Il film è affascinato da iterazioni e corrispondenze. Basti pensare che la città in cui è ambientata la storia si chiama Paterson, in New Jersey, e Paterson è il nome del personaggio di Adam Driver che, ironia supplementare, è un autista (driver, appunto). Come se non bastasse, Paterson tutti i giorni incrocia una coppia di gemelli. E la moglie Laura è fissata con le simmetrie, e colora in bianco e nero ogni oggetto, dagli abiti alle tende sino alle decorazioni dei cupcake.
Questa uniformità nasconde un segreto: il Paterson di Adam Driver insegue la poesia delle piccole cose, scrivendo continuamente versi istigati dalle epifanie del quotidiano, una scatola di fiammiferi, le cascate, un incontro. Jarmusch mostra persino in sovrimpressione i testi (in realtà di Ron Padgett), e sono i soli momenti in cui la regia minimale, fatta di inquadrature fisse e placide, ha un’impennata lirica, con immagini diverse che s’impastano l’una sull’altra.

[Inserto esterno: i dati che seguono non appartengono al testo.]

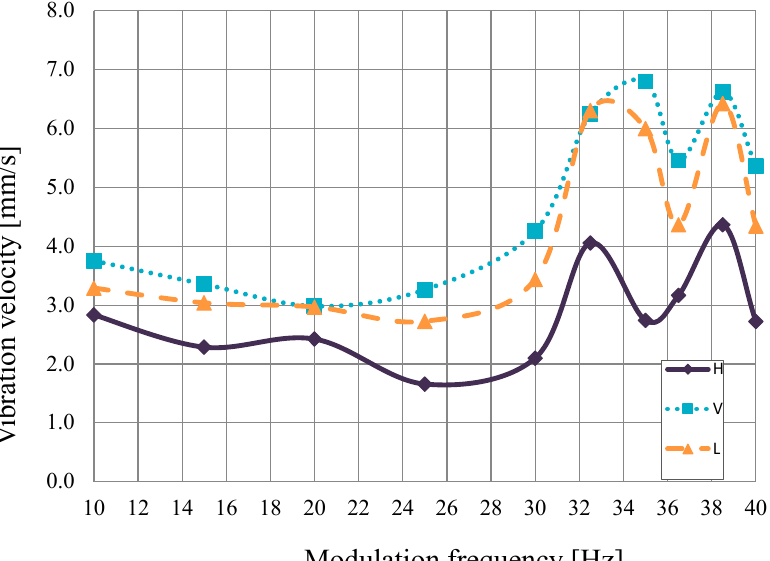
Figure 21. Measured broad-band vibration velocity for Case B in the horizontal (H), vertical (V) and longitudinal (L) directions versus the frequency of the amplitude modulation.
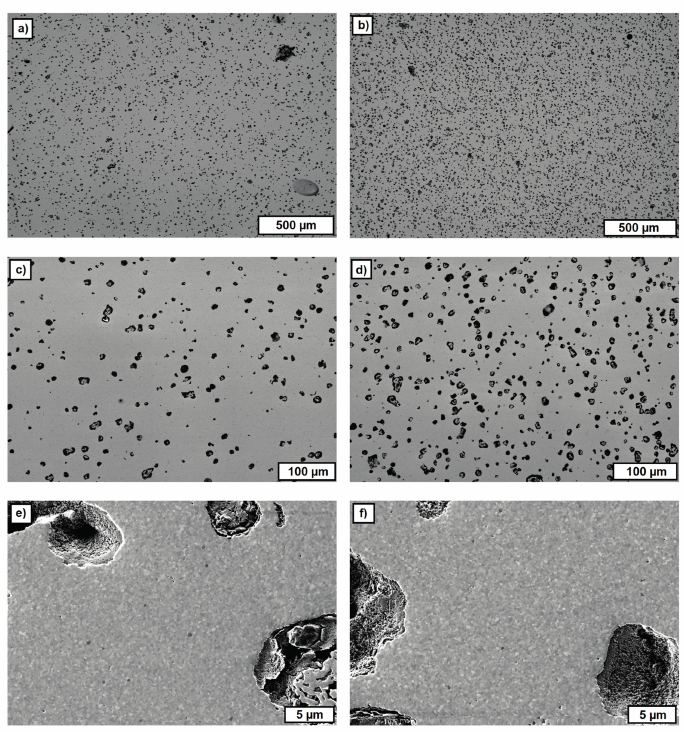
Figure 17. FESEM images of cross-sections of sintered single-material zirconia test samples with 5 vol.-% PS ( left ; ( a , c , e )) and 10 vol.-% PS ( right ; ( b , d , f )) as PFA in the suspension, with increasing magnifications from top to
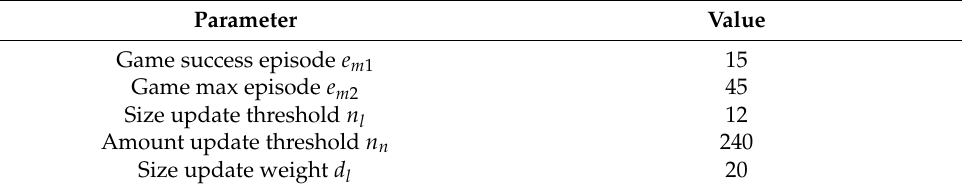
Table 2. Parameter of environment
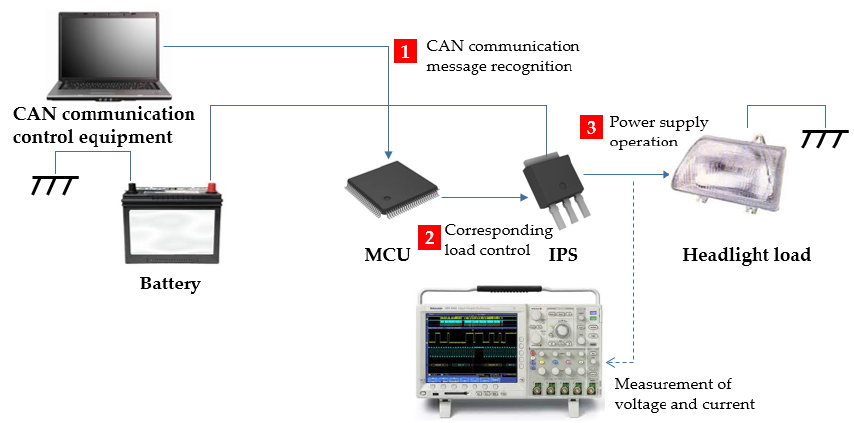
Figure 13. Schematic of the setup used for the driving test for each headlight load.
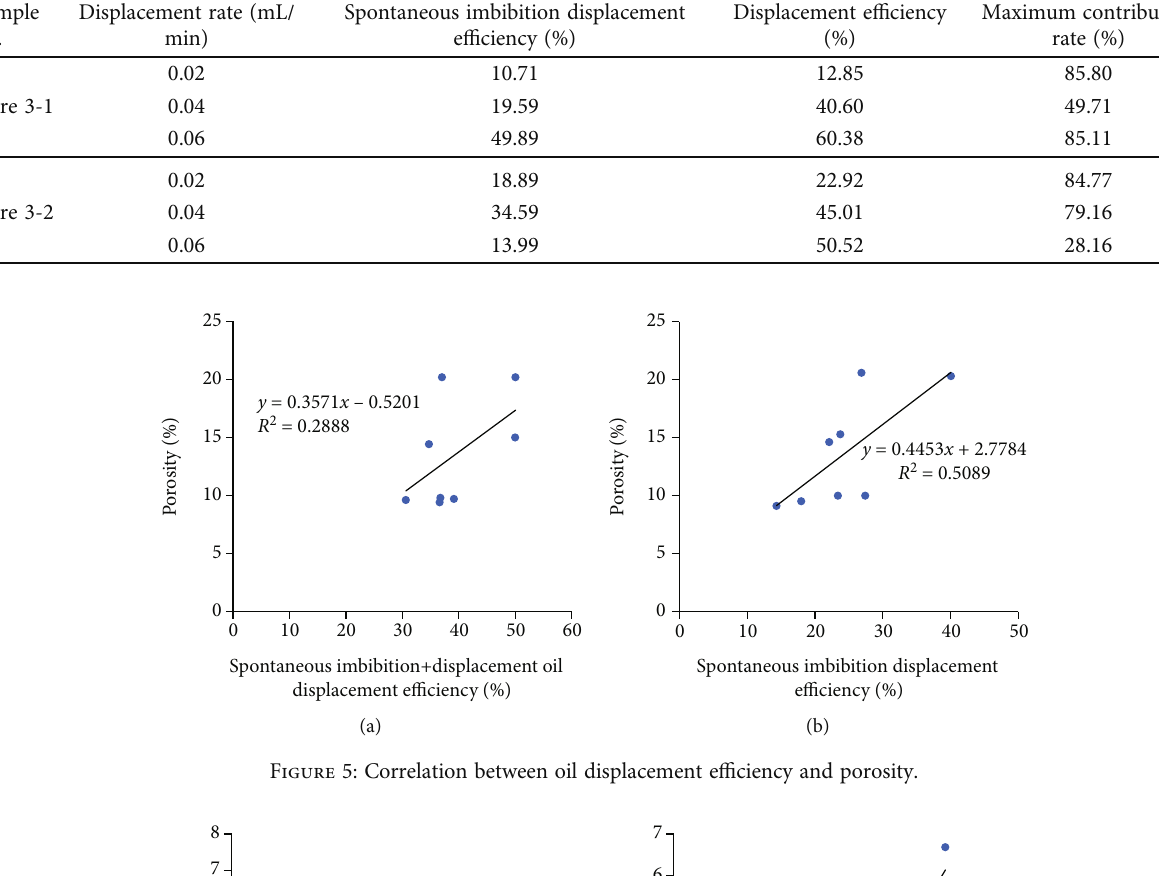
Table 3: Oil displacement e ffi ciency and maximum contribution rate.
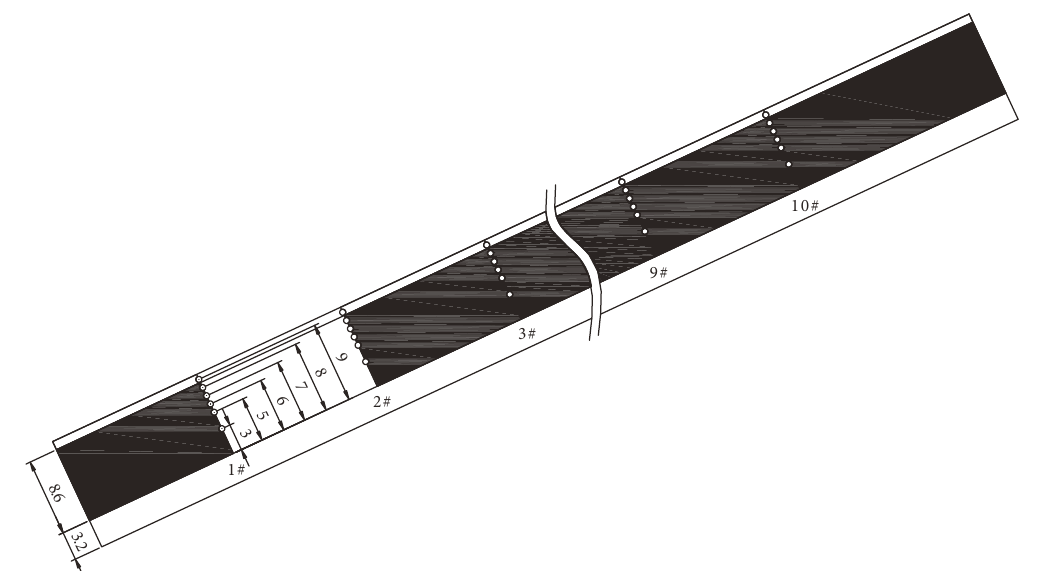
Figure 14: Layout of the monitoring sections and measuring points (unit: (m)).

La cittadina di Paterson è di grande ispirazione. Pare una provincia sonnacchiosa, ma riserva sorprese: sull’autobus si può svolgere una conversazione sull’anarchico italiano Gaetano Bresci, che uccise il re Umberto I e visse a Paterson (il dialogo è tra Kara Hayward e Jared Gilman, i protagonisti di Moonrise Kingdom, un omaggio che indica sotterranee affinità tra il cinema di Jarmusch e di Wes Anderson). L’autista fa incontri singolari: una ragazzina appassionata di poesia – parlano di Emily Dickinson e Frank O’Hara -, uno scrittore giapponese giunto in New Jersey sulle tracce di William Carlos Williams, che intitolò Paterson una sua raccolta di liriche.
Il film ha un sapore orientale (non nuovo in Jarmusch, autore di film come Ghost Dog), una cadenza meditativa cesellata come un haiku, le brevissime, folgoranti poesie che sintetizzano la musica dell’esistenza nascosta sotto la crosta apparentemente banale del quotidiano. Governato dallo sguardo distaccato di Adam Driver, Paterson è strutturato come una poesia delle piccole cose: e gli accadimenti che si ripetono da un giorno all’altro suonano come le rime d’un impercettibile poema della realtà.
Jim Jarmusch ha composto un film rasserenato, quieto. Ma qualcosa non funziona. Senza televisori e cellulari, con baristi filosofi e scrittrici in erba a ogni angolo, Paterson è chiaramente una cittadina immaginaria. Siamo sicuri che in una vera, caotica metropoli contemporanea questa terapia della poesia basterebbe a rendere felici? Seppur formalmente affascinante, Paterson è un film consolatorio: facile fare il panegirico delle piccole cose, quando ci si rifugia in un confortevole mondo ideale, senza misurarsi con le stridenti contraddizioni del reale.